[Opening MATERIAL FOR THIS TASK section]
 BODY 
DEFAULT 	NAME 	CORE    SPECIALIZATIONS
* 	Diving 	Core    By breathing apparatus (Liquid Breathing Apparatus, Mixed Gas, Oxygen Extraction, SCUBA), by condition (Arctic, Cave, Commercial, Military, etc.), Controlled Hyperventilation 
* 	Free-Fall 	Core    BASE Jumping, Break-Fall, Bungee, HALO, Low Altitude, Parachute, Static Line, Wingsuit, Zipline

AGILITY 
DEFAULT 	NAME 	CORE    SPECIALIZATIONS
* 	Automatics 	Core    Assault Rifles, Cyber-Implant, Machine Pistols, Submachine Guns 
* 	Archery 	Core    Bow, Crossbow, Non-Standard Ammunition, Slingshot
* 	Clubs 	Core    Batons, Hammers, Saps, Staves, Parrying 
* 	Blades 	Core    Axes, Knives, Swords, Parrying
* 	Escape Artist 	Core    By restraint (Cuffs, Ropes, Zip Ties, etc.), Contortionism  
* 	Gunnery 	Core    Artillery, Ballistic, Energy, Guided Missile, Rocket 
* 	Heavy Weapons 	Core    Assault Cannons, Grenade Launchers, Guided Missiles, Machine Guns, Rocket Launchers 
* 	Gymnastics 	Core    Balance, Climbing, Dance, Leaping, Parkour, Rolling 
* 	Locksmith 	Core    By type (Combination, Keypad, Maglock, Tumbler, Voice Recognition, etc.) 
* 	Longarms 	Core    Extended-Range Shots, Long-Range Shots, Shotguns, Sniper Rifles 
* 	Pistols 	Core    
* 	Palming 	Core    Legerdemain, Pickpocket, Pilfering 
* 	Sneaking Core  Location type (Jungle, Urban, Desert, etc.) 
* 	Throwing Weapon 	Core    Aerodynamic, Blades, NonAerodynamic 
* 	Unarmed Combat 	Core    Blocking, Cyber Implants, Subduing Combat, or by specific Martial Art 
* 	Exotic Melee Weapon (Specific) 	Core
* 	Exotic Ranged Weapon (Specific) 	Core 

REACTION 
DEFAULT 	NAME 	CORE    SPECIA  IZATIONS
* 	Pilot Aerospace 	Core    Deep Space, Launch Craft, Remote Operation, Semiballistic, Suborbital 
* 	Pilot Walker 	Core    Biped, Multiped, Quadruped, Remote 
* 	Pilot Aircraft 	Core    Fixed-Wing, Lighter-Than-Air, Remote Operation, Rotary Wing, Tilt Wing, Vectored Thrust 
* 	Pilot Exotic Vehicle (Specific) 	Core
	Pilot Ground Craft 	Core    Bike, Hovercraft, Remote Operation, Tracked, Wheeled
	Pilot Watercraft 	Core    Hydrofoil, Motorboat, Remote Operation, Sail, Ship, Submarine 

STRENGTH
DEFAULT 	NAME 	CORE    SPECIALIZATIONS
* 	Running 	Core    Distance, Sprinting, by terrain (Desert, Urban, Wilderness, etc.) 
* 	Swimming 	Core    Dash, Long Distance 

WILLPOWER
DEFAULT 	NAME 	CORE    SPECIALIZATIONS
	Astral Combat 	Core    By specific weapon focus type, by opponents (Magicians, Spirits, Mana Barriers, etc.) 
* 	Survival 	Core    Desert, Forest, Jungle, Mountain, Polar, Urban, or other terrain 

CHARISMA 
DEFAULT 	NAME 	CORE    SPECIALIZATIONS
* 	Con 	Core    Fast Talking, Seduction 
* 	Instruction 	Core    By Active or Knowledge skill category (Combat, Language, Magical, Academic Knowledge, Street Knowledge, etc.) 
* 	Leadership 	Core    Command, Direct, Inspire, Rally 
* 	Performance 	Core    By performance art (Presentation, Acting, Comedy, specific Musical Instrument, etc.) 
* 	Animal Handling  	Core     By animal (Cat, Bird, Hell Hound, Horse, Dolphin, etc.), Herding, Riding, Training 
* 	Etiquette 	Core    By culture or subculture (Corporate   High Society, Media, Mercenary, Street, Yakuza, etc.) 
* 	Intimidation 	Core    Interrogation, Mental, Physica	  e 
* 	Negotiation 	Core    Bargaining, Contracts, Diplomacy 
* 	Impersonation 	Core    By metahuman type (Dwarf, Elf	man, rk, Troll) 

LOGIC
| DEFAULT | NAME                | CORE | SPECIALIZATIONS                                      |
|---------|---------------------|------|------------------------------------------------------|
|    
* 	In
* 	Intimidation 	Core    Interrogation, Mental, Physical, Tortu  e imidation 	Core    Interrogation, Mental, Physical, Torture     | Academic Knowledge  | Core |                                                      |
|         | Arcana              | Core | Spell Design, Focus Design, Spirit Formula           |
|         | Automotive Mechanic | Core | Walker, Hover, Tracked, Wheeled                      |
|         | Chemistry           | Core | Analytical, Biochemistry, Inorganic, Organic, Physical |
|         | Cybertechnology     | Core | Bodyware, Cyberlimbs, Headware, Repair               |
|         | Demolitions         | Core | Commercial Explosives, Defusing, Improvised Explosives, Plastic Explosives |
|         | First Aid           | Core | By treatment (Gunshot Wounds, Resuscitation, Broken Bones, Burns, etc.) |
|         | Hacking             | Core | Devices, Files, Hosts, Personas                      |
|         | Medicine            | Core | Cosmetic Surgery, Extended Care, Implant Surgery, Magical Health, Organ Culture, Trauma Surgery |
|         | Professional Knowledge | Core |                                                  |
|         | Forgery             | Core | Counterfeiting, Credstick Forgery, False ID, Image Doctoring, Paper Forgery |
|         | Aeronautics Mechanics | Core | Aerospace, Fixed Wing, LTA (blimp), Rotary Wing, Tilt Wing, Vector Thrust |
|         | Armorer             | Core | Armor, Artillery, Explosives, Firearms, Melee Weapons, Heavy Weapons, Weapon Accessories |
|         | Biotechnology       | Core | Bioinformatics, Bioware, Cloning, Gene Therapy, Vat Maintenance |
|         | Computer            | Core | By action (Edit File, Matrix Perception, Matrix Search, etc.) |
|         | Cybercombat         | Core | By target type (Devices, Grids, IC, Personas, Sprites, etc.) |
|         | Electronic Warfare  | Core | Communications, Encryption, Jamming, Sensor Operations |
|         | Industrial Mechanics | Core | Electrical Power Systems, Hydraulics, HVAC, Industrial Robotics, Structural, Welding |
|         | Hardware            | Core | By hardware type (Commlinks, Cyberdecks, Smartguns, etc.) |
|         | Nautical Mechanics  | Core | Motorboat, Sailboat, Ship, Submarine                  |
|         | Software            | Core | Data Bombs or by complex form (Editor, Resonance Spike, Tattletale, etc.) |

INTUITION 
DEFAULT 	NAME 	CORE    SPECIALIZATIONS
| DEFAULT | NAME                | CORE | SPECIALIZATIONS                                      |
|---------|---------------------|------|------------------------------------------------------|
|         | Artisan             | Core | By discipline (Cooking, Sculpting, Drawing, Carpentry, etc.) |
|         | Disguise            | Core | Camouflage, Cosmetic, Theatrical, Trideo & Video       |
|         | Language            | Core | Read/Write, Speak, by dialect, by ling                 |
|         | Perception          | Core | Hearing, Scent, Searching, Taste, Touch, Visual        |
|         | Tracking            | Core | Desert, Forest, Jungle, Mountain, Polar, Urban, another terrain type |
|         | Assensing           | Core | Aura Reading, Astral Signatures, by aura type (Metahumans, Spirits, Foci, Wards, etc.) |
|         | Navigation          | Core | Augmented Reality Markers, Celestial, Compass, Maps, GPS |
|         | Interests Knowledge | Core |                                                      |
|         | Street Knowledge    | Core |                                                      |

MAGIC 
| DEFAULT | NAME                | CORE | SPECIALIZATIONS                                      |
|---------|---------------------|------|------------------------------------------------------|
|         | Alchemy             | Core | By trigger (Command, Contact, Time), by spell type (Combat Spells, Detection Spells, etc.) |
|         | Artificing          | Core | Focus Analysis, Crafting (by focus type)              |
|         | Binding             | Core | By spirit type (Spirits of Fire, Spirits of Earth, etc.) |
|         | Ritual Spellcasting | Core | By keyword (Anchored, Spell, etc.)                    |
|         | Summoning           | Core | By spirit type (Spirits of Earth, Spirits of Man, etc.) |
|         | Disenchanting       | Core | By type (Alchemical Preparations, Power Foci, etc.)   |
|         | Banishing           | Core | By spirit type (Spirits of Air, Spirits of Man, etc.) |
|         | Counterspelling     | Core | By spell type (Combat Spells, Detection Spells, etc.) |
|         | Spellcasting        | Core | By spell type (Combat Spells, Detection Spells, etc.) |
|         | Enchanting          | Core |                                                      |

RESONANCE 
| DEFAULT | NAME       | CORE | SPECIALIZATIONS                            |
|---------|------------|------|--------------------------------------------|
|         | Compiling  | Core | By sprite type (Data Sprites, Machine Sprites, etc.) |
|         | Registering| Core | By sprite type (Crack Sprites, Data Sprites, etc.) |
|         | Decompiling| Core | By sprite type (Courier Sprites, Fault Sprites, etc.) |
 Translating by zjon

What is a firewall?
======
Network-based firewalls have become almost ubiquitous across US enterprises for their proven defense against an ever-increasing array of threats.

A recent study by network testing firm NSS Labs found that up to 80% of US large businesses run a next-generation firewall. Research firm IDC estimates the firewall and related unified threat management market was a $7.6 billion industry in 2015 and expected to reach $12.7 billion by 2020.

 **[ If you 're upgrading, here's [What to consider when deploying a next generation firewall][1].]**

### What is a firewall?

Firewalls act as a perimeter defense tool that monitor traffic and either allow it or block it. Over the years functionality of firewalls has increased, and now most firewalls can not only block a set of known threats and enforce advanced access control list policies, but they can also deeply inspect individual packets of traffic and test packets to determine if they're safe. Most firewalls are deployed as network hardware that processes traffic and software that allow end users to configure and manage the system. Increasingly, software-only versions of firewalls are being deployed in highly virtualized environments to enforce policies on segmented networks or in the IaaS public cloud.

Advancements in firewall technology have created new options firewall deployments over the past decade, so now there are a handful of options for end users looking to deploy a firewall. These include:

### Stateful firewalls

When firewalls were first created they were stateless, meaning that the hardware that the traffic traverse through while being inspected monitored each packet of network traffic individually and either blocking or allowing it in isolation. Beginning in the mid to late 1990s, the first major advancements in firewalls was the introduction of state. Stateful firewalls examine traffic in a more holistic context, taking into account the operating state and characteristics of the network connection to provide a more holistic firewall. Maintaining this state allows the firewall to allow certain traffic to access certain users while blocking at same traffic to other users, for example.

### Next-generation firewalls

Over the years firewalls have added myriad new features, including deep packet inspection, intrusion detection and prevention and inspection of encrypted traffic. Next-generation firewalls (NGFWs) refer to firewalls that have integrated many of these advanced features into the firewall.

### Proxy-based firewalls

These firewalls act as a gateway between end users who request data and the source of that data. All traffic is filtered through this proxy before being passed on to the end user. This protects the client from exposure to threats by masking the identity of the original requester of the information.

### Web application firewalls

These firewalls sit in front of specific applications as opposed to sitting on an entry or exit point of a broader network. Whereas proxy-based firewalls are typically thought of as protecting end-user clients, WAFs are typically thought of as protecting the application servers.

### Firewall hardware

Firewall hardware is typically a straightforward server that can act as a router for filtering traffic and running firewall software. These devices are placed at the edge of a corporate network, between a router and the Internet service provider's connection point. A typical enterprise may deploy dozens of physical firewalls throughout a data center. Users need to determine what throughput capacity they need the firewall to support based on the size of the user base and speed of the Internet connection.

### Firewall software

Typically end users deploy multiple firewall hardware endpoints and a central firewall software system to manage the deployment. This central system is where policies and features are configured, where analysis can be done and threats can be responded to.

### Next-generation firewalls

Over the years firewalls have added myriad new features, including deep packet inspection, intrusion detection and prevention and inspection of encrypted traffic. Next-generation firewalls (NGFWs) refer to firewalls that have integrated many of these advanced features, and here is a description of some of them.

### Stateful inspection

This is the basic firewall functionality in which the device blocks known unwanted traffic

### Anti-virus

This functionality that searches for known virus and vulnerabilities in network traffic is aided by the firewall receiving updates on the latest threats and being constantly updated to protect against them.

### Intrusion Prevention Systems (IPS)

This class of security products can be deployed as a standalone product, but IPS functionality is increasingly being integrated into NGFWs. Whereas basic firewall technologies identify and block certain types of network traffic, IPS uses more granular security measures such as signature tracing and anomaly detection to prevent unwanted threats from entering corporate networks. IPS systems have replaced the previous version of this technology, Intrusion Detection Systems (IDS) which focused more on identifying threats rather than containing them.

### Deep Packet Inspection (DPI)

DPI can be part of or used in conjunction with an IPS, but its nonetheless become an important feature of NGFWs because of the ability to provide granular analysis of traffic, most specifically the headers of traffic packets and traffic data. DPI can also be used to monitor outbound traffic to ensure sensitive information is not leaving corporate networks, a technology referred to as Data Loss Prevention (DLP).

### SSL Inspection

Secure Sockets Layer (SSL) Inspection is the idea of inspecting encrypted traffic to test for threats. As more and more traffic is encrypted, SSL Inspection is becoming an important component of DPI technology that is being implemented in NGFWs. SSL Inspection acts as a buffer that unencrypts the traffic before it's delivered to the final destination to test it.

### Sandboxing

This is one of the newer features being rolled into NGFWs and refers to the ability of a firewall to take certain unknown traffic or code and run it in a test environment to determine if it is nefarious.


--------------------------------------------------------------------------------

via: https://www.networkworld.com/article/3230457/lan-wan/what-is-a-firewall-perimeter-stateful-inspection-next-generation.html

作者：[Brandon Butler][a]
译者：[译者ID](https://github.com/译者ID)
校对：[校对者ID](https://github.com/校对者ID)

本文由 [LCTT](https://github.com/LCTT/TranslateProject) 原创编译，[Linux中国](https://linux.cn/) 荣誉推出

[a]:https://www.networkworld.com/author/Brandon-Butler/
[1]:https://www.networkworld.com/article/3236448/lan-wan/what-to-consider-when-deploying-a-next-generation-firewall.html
[Closing MATERIAL FOR THIS TASK section]
**EXERCISE BRIEF:**
Above are the lines; repeat exactly the ones from the line containing "Data Sprites, etc.) |" down to the line containing "Network-based firewalls have", both inclusive.

**RESULT OF THIS EXERCISE:**
|         | Registering| Core | By sprite type (Crack Sprites, Data Sprites, etc.) |
|         | Decompiling| Core | By sprite type (Courier Sprites, Fault Sprites, etc.) |
 Translating by zjon

What is a firewall?
======
Network-based firewalls have become almost ubiquitous across US enterprises for their proven defense against an ever-increasing array of threats.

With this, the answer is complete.